Path: utzoo!utgpu!cs.utexas.edu!convex!news
From: tchrist@convex.COM (Tom Christiansen)
Newsgroups: alt.sources.d
Subject: Re: "Simple" but non-portable == useless.
Message-ID: <1991Jan30.055113.26485@convex.com>
Date: 30 Jan 91 05:51:13 GMT
References: <7628@sugar.hackercorp.com> <11306:Jan2817:58:5291@kramden.acf.nyu.edu> <27A5C105.1019@tct.uucp>
Sender: news@convex.com (news access account)
Reply-To: tchrist@convex.COM (Tom Christiansen)
Organization: CONVEX Software Development, Richardson, TX
Lines: 60
Nntp-Posting-Host: pixel.convex.com

From the keyboard of chip@tct.uucp (Chip Salzenberg):
:>Be serious, Karl.
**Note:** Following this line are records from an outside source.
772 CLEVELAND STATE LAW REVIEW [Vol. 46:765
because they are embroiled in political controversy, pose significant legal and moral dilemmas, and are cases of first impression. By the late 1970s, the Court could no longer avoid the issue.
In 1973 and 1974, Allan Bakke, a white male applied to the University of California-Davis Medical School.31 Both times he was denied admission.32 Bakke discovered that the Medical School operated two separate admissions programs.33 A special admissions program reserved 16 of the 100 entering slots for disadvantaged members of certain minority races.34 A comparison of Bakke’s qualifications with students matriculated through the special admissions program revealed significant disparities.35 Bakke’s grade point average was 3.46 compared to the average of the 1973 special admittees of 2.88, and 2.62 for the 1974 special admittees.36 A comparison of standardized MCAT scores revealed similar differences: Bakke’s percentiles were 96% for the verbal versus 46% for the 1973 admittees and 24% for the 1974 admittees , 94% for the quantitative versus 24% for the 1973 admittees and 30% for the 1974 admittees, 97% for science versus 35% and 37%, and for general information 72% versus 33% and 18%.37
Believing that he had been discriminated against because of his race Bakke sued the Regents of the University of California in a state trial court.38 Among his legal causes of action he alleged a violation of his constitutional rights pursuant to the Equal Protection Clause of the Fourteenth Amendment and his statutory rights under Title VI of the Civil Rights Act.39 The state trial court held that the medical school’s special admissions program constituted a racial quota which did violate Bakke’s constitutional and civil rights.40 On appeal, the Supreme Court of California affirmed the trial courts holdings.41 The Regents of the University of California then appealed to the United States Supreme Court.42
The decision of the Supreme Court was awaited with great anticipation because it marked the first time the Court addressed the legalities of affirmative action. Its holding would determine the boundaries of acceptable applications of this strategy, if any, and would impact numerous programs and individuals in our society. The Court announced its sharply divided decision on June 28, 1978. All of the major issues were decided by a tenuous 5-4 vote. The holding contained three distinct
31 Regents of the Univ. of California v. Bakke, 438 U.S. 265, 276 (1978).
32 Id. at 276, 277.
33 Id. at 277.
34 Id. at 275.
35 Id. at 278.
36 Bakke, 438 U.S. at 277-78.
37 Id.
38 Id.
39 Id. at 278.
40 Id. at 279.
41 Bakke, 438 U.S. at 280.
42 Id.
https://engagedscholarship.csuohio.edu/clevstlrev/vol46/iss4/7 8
We're talking about seven simple commands in a
:>pipeline versus nearly 30 lines of perl to do the same job: namely, get
:>a list of all names where there are two different executables in PATH.
:
:So maybe Karl did it the long way.  Here's my version of pathdup in
:Perl, and it's only ten lines long:

[ clever perl script deleted ]

I think he was talking about my script, not Karl's.  About two-thirds of
those 30 lines were debugging, error messages, and added space for
legibility.  Since I've been criticized for verbosity for putting
in such features, they've been duly excised.

Chip's \0 stuff is sure the right way to go if you're that concerned.  Mine
may list things whose directories have spaces in them.  I'm not sure how
easy it is to discern files with \n's in them from separate entries in
Chip's output.

Here are 7 lines (although I only see 5 lines of code), and it does run
pretty fast.  Notice I don't count files linked together -- if you
#comment out that code, the trailing ``|| $f{$_...'' part of line 4, the
user time is cut in half.  It'll still run much faster than the shell
script without that.  Try it -- the differnces are dramatic.

1 for $d (split(/:/, $ENV{'PATH'})) {
2  next if $seen{$d}++ || $d =~ /^\.?$/ || !chdir($d) || !opendir(DIR,'.'); 
3  while (defined($_ = readdir(DIR))) {
4   $b{$_} .= " $d" unless /^\.{1,2}$/ || !(-x&&-f_) || $f{$_,(stat(_))[0,1]}++;
5  } 
6 } 
7 for (keys %b) { print $_, ":", $b{$_}, "\n" if rindex($b{$_},' '); }

But I like the $files{$file,$dev,$ino} part (as it read originally)
because I didn't want to count the same real file twice.  I've got a lot
linked in from /bin and /etc into /usr/bin and /usr/etc.  Detecting this
was one of the script's goals.  Doing that in a shell script isn't always
feasible.  What about hard links?

That's one of the major problems with these dancing-bear shell-script
examples (wonderful phrase, Chip!): because of the munge-until-done
strategy, it's hard to get feedback doing between the passes without
kluges.    Surely for some things the pipe and backquote stuff are great:
here's an old tcsh alias of mine before I got into ksh shell functions:

    alias vall	"vi '+/\!:1' `grep -l \!:1 *.[^oa]`"

I wouldn't feel obliged to write this as a script.  But for the more
complicated tasks, such as here where we're looking at all the files in
your path, finding dups, and weeding out false positives, the speed hits
and kluginess become too much to tolerate.  Maybe different people have
different tolerance levels for gross kluges and slow code.  I'm less
tolerant of the latter than the former. :-)

--tom
--
"Hey, did you hear Stallman has replaced /vmunix with /vmunix.el?  Now
 he can finally have the whole O/S built-in to his editor like he
 always wanted!" --me (Tom Christiansen <tchrist@convex.com>)